Saturday, December 1, 2007

One Flew Over the Cuckoo's Nest

There's so much to say about this Oscar-sweeping early showcase of future stars (Danny DeVito, Christopher Lloyd, Brad Dourif, et al), but, because it has probably already been said, I'll just be satisfied with recommending that you frame "One Flew Over the Cuckoo's Nest" by looking at its context. Made in 1975 and set in 1963 (right after Ken Kesey's book came out), the story is not only sympathetic to victims of the old psychiatric institution, but is part of a larger framework of people bucking against the system. Jack Nicholson's McMurphy is no revolutionary--in fact, he's really just a conscientious ne'er-do-well--but he sees through the unfairness of the system, as embodied by the stuffy, obstinate Nurse Ratched (Louise Fletcher, unfortunately in her largest role to date), and refuses to be a sheep. It's in the triumph-of-the-human-spirit vein, but Milos Forman treats it just right; it ends on a hopeful note and never gets sappy or bombastic. It's a great film from a great time for films.

I'm Not There

In one of the key scenes of "I'm Not There," one of the five quasi-Bob Dylans (the primary one, Cate Blanchett) ducks the queries of a British reporter (Bruce Greenwood) with layers upon layers of bullshit. Unfortunately, that's the closest you get to him--by being so adamant about not being pigeon-holed, he becomes a flat character and, though Dylan is not exonerated for behaving so arrogantly, the reporter is penalized for asking straightforward questions. Even if this jives with the real Dylan's behavior (as I'm told is shown in the 1966 D.A. Pennebaker documentary, "Don't Look Back"), it's incredibly unsatisfying, especially in a fiction film. It's a shame, too, because there's a lot commendable in this movie. The director, Todd Haynes, successfully combines three strands of the folk singer--and two abstracts: Heath Ledger as an actor who played a singer like Dylan and Richard Gere as Billy the Kid--without leaving the audience confused.
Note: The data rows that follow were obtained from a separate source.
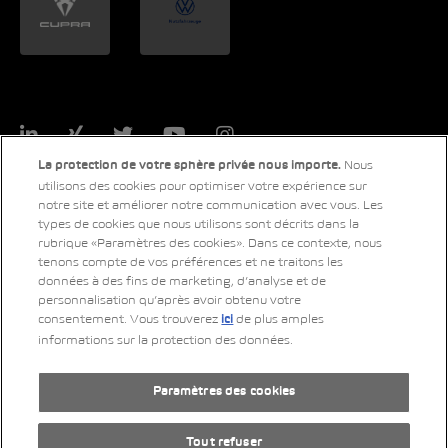
LinkedIn
Xing
Twitter
YouTube
Instagram
Nous
La protection de votre sphère privée nous importe.
utilisons des cookies pour optimiser votre expérience sur
notre site et améliorer notre communication avec vous. Les
types de cookies que nous utilisons sont décrits dans la
© 2026 Copyright AMAG Group AG
rubrique «Paramètres des cookies». Dans ce contexte, nous
tenons compte de vos préférences et ne traitons les
données à des fins de marketing, d’analyse et de
personnalisation qu’après avoir obtenu votre
Impressum
consentement. Vous trouverez
de plus amples
ici
informations sur la protection des données.
Déclaration de protection des données
Mentions légales
RSS-Feed
Paramètres des cookies
by Web­sa­mu­rai AG
Tout refuser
The Blanchett part, the heart of the movie, is particularly good. She's great in an off-hand, here-for-the-ride type way and David Cross makes a brilliantly absurd Ginsberg; even the goofiness--stylistic cues and references to "A Hard Day's Night," "Masculin Féminin" and "8 1/2"--works as a kind of wacky pastiche of Swinging London. Some of it, however, is terribly blah: Heath Ledger's divorce melodrama does not only seem to not pertain to Dylan, it seems like it belongs to a lamer movie. (One scene, where he turns chauvinist-pig and hippie sell-out, however, is right on.) But the movie throws in heavy-handed symbols (like Billy the Kid seeing footage of L.B.J. and Nam flash across the Old West landscape) which wouldn't work even if they weren't counter to the movie's resistance to paint a fuller picture of Dylan. It's a smart, proficient and stylish movie, but it wants to answer questions and then refuses to. To be fair, I can't count myself as anything more than a casual fan of the musician, but even if "I'm Not There" (a fitting title) reflects his real attitudes, it seems like a cheat. Dylan obviously means to say something in his music; if he denies that, he's got more problems than this movie suggests.